Menée par Cédric Villani, enseignant-chercheur en mathématiques et lauréat cette année de la médaille Fields, la révolte compte dans ses rangs les plus grands scientifiques français. Leur principale inquiétude étant la diminution à 35% de la part allouée aux sciences en 1ère scientifique, contre 50% aujourd'hui.

Plus généralement, le monde scientifique s'attaque à une mauvaise organisation du système éducatif français vis à vis des filières scientifiques.

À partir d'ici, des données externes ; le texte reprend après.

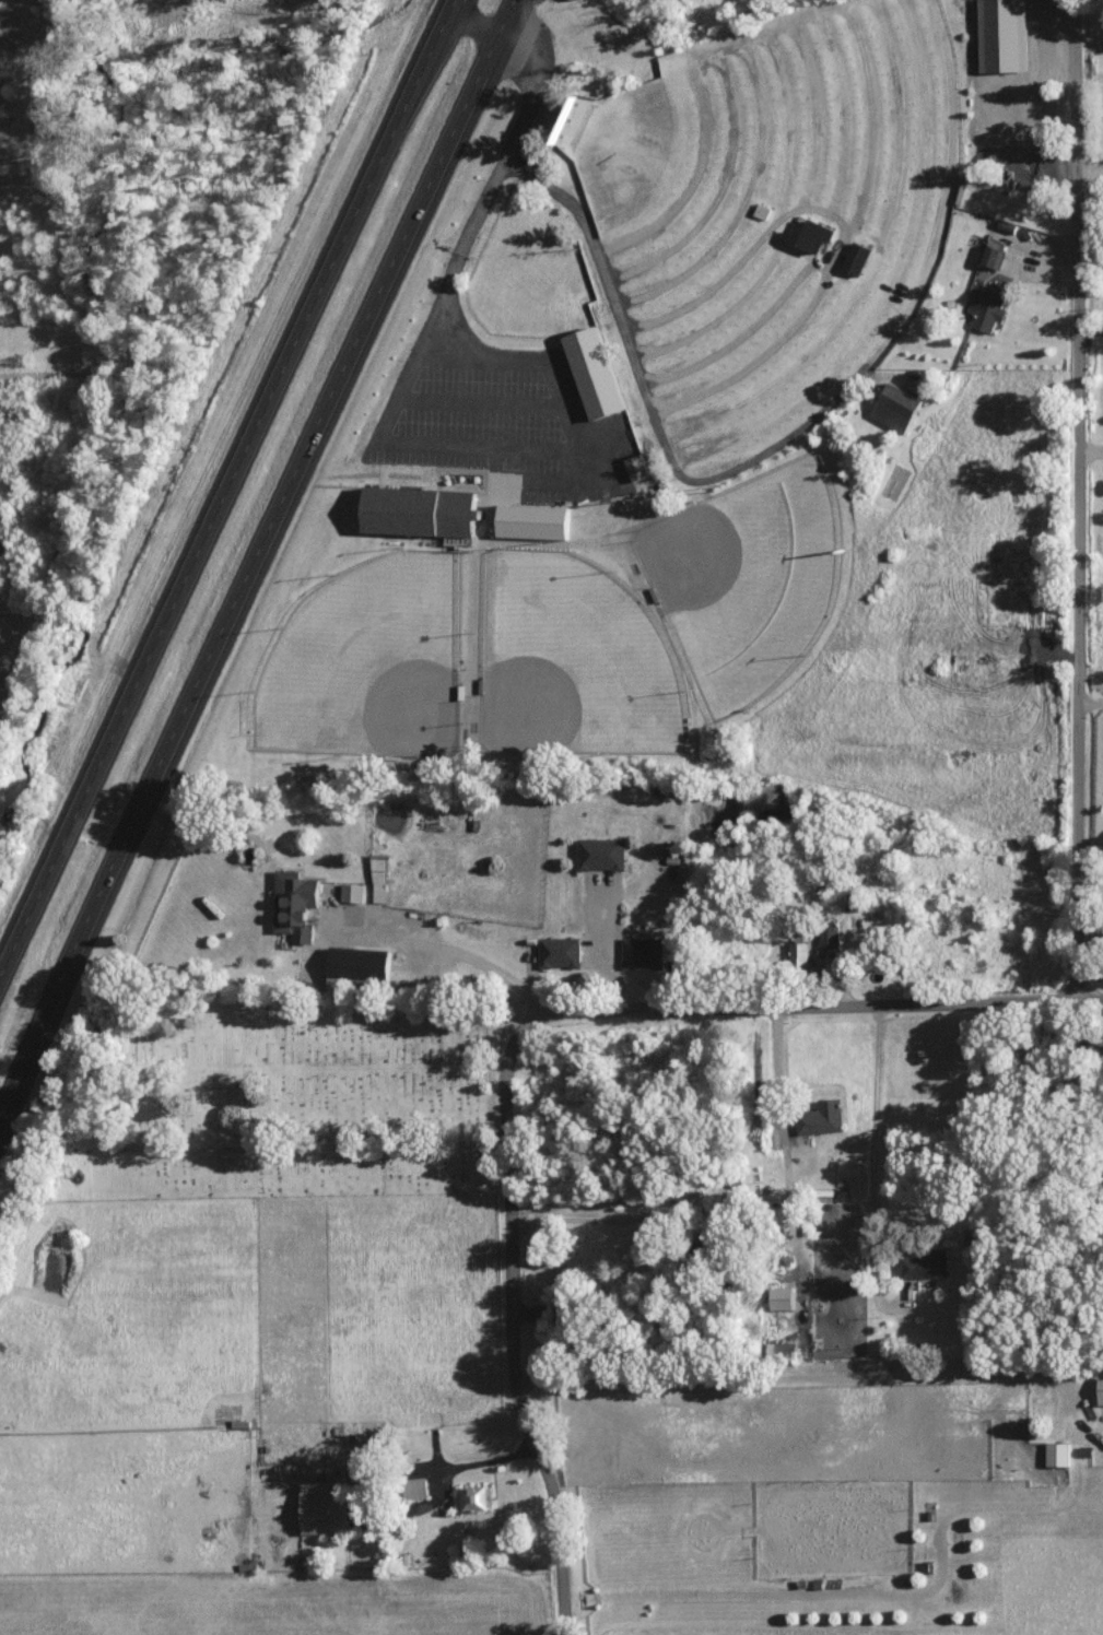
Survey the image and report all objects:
building: (1005, 35)
road: (1089, 70)
road: (1089, 173)
road: (469, 219)
building: (812, 233)
road: (842, 233)
building: (993, 251)
building: (858, 257)
building: (988, 308)
road: (1089, 331)
building: (598, 372)
road: (648, 402)
building: (900, 407)
road: (1089, 445)
building: (638, 467)
road: (224, 483)
road: (1075, 498)
building: (422, 510)
building: (537, 521)
road: (249, 563)
road: (1088, 704)
building: (603, 853)
building: (380, 877)
building: (353, 892)
building: (296, 904)
building: (829, 938)
road: (438, 948)
road: (603, 951)
building: (560, 952)
building: (642, 952)
building: (800, 956)
building: (361, 963)
road: (855, 1007)
road: (776, 1084)
park: (291, 1100)
building: (822, 1117)
road: (871, 1165)
road: (593, 1217)
building: (927, 1263)
road: (505, 1288)
building: (785, 1349)
building: (1102, 1387)
road: (1076, 1445)
building: (1059, 1452)
road: (448, 1470)
building: (471, 1497)
building: (326, 1506)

Il "ne forme pas suffisamment d'ingénieurs, et le métier de chercheur est de moins en moins prisé par les meilleurs éléments de notre jeunesse".

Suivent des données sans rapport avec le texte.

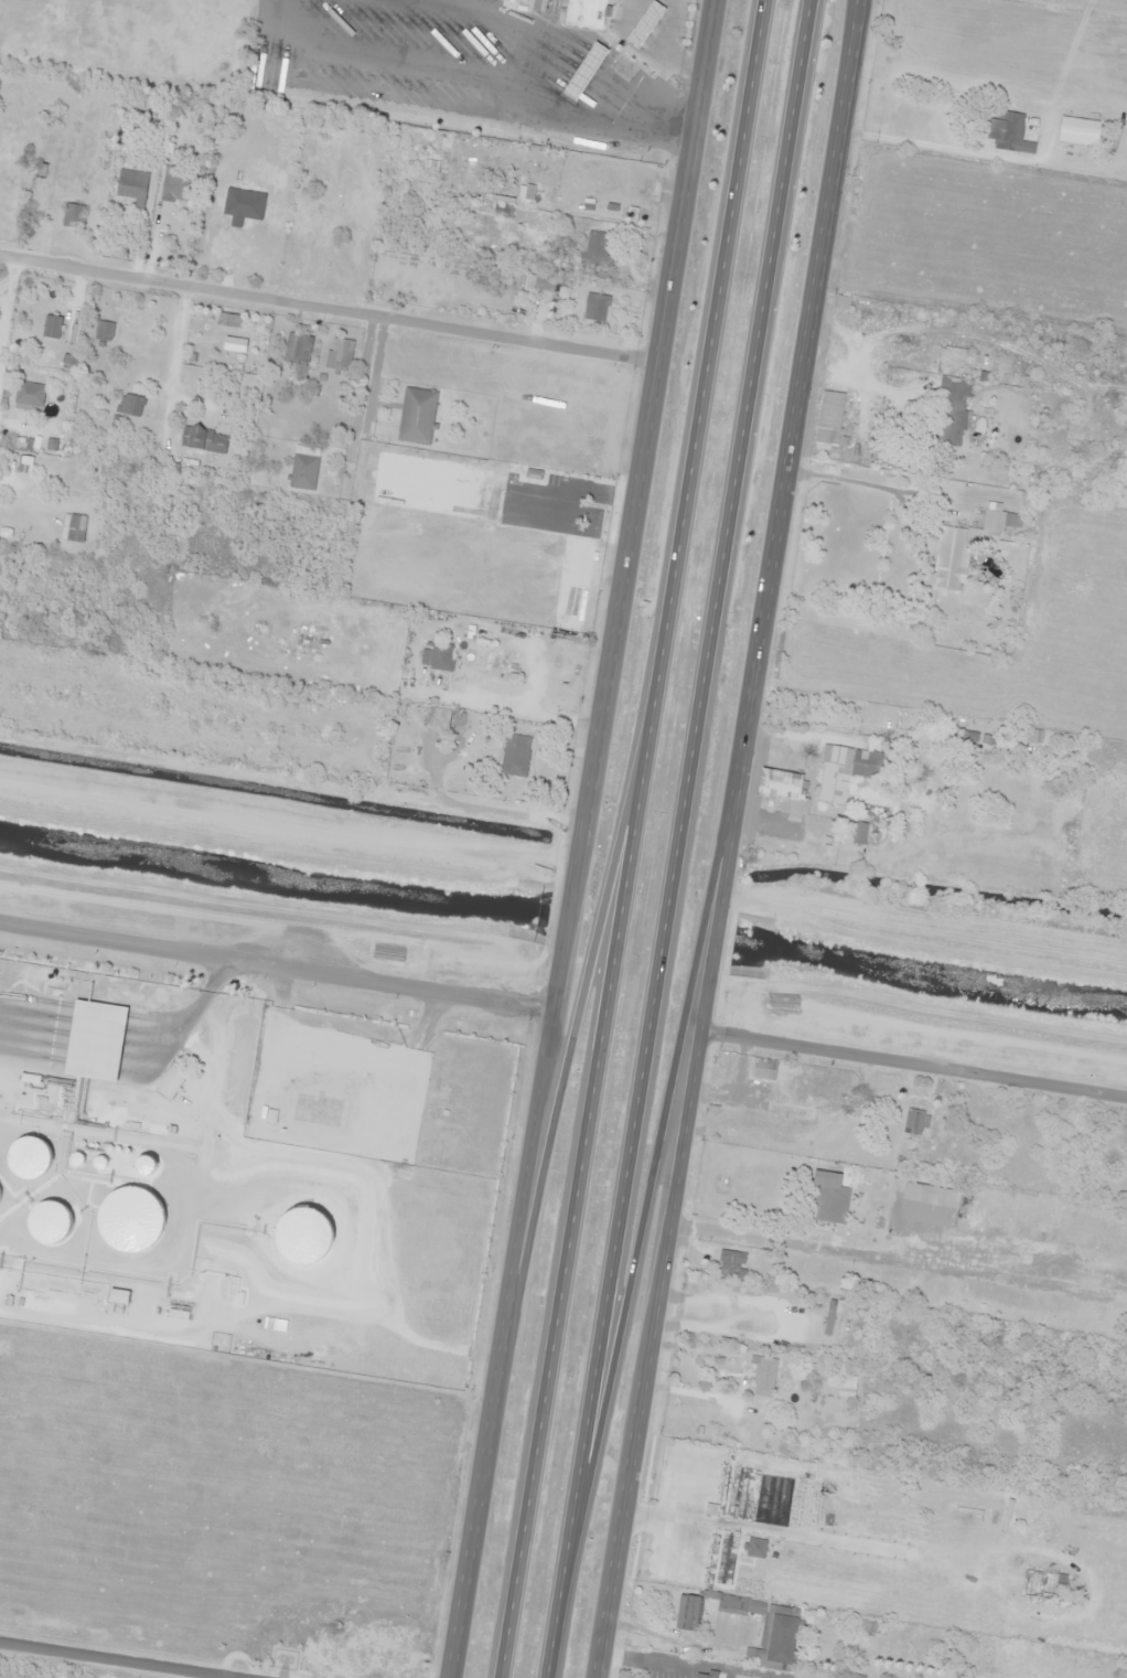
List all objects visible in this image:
building: (584, 13)
building: (644, 22)
building: (585, 70)
building: (1005, 130)
building: (1079, 131)
building: (131, 185)
building: (179, 185)
building: (72, 216)
building: (318, 230)
building: (597, 249)
building: (535, 276)
road: (6, 306)
road: (329, 307)
building: (596, 308)
building: (228, 320)
building: (51, 327)
building: (103, 331)
building: (297, 349)
building: (338, 355)
building: (29, 394)
building: (130, 405)
building: (951, 410)
building: (417, 416)
building: (829, 418)
building: (205, 439)
building: (24, 464)
building: (303, 469)
building: (993, 521)
building: (75, 529)
building: (949, 559)
building: (437, 657)
building: (437, 718)
building: (968, 736)
building: (515, 756)
building: (845, 772)
building: (780, 784)
building: (857, 833)
road: (633, 838)
road: (678, 838)
road: (586, 839)
road: (734, 839)
road: (277, 967)
road: (584, 987)
building: (89, 1039)
road: (131, 1039)
road: (916, 1067)
building: (764, 1069)
building: (171, 1081)
building: (913, 1122)
building: (33, 1161)
storage tank: (33, 1161)
road: (657, 1161)
building: (0, 1192)
building: (830, 1198)
building: (924, 1209)
building: (41, 1218)
storage tank: (41, 1218)
building: (133, 1220)
storage tank: (133, 1220)
building: (298, 1239)
storage tank: (298, 1239)
building: (732, 1265)
building: (118, 1297)
building: (764, 1378)
building: (846, 1386)
building: (1041, 1582)
building: (688, 1612)
building: (868, 1627)
building: (767, 1628)
road: (164, 1656)
building: (706, 1673)
building: (1002, 1677)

L'uniformisation des programmes, le dedain national sur la démarche expérimentale, ainsi que l'empiettement de l'accompagment personnalisé sur la formation commune, sont ainsi également dénoncés.

La réponse du ministère de l'Éducation Nationale

Luc Chatel, ministre de l'Éducation Nationale plaide pour une non-compréhension de la réforme.

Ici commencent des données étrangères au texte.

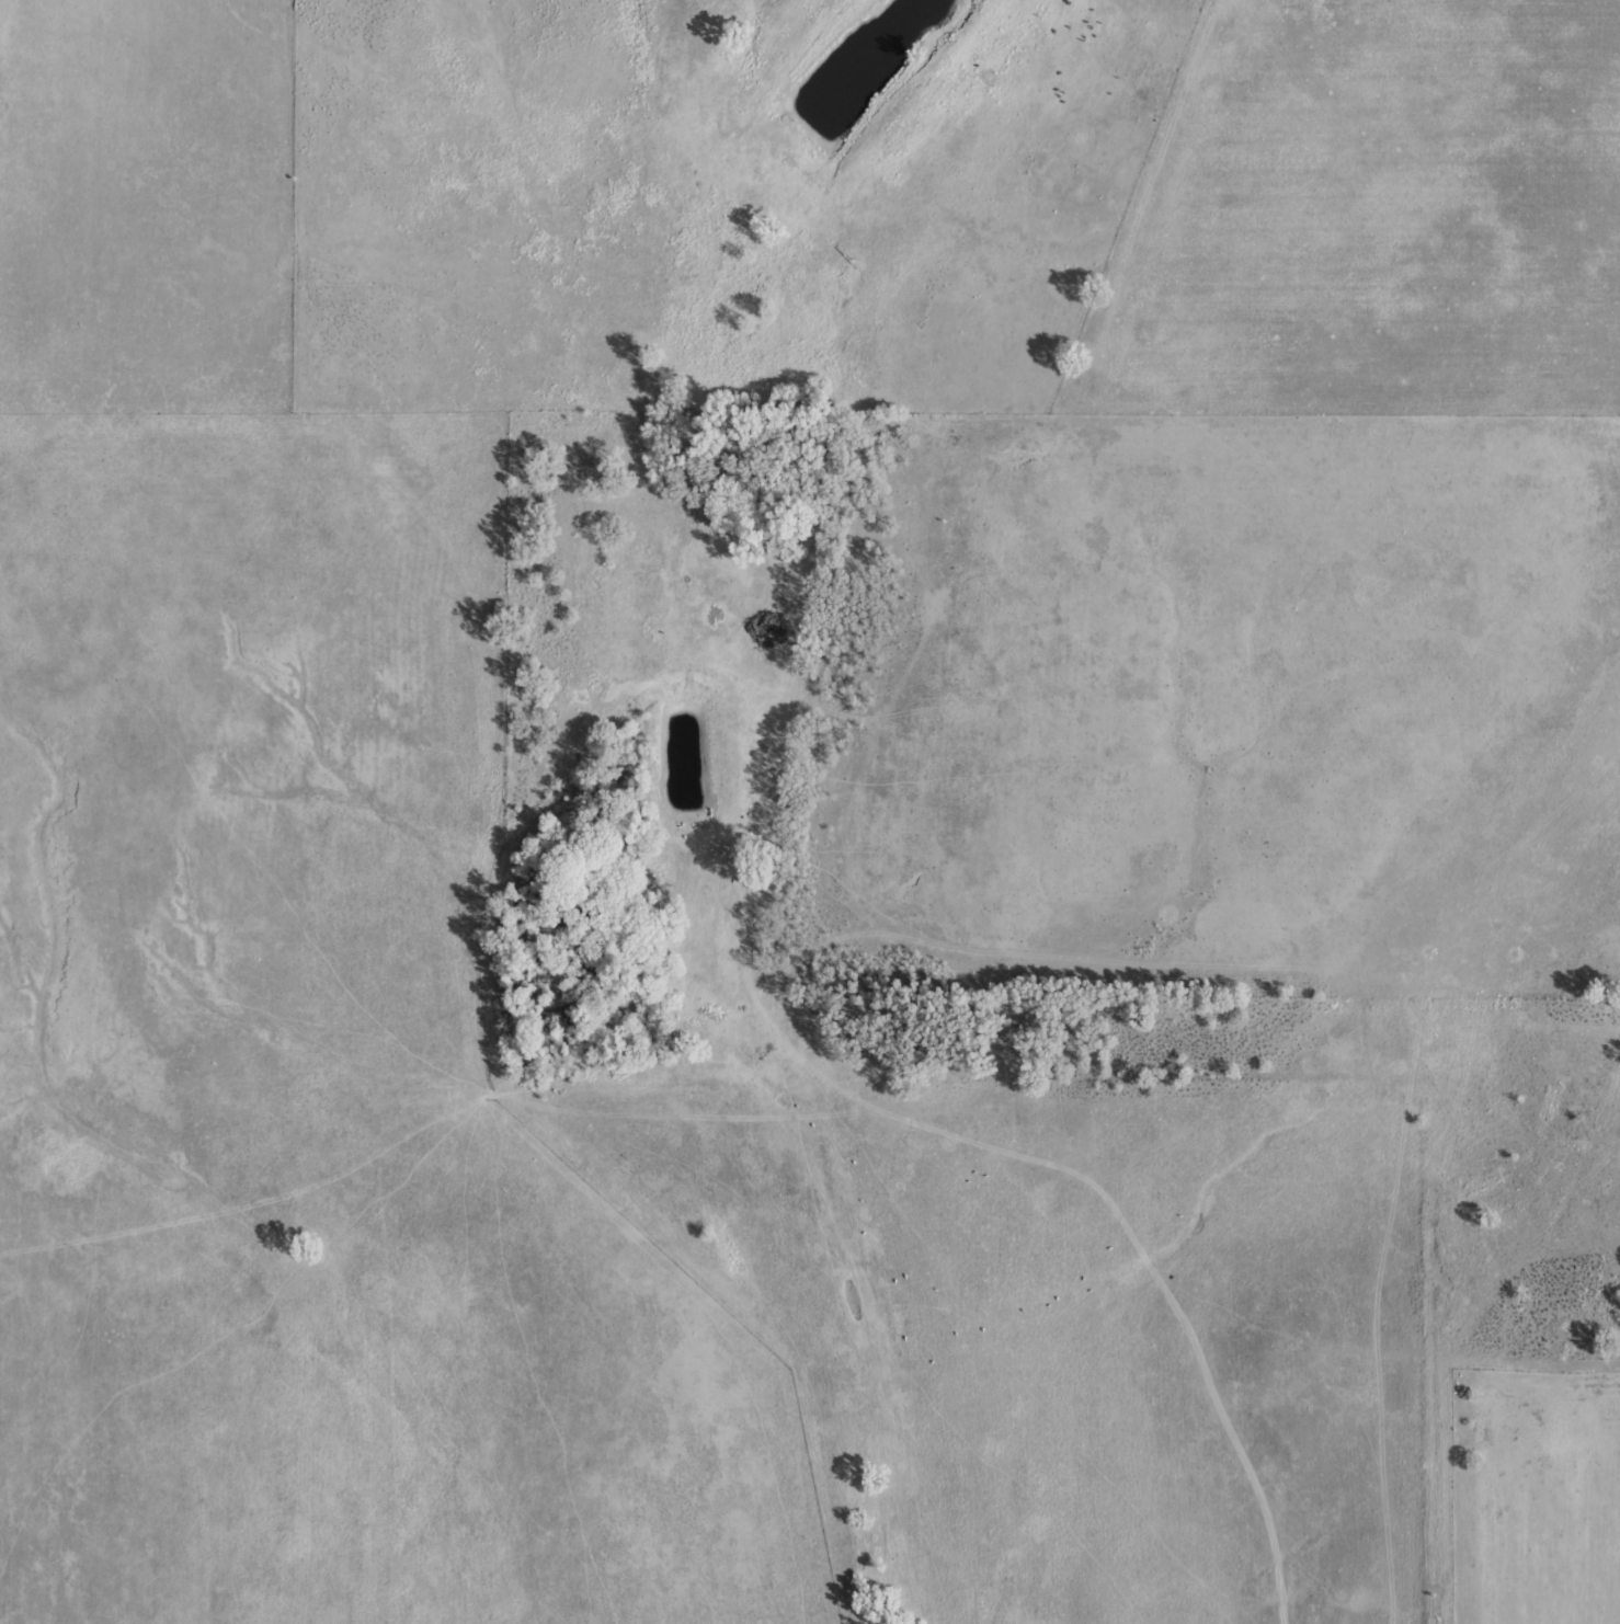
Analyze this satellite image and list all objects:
crop: (809, 811)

Concernant la diminution du volume horaire des matières scientifiques en 1ère S, le ministre dénonce un mauvais calcul. Selon lui, le volume horaire ainsi alloué serait de "39% à 46% en classe de première", et "de 66% en terminale". De fait, les enseignements scientifiques seraient, en moyenne, bien majoritaires en filière S. Cette diminution est également expliquée par un décalage de la spécialisation à partir de la terminale, afin d'optimiser les processus d'orientation de chaque élève, et de rendre plus facile la réorientation.

Sur le site internet du Monde, il affirme la position du gouvernement sur une favorisation de  l'accompagnement personnalisé qui, à raison de deux heures par semaines, "contribuera puissamment à la formation scientifique de nos élèves".

Les scientifiques, pour leur part, sont d'accord sur le fait qu'une réforme du système actuel est nécessaire, comme le souligne l'Association des professeurs de mathématiques de l'enseignement public (Apmep), qualifiant même le principe de l'accompagnement personnalisé d'excellent.

Les objectifs d'orientation restent cependant diamétralement opposés et les avis sur la légitimité des deux parties vont bon train sur le net. Un seule chose est sure, l'éducation scientifique française se doit d'évoluer.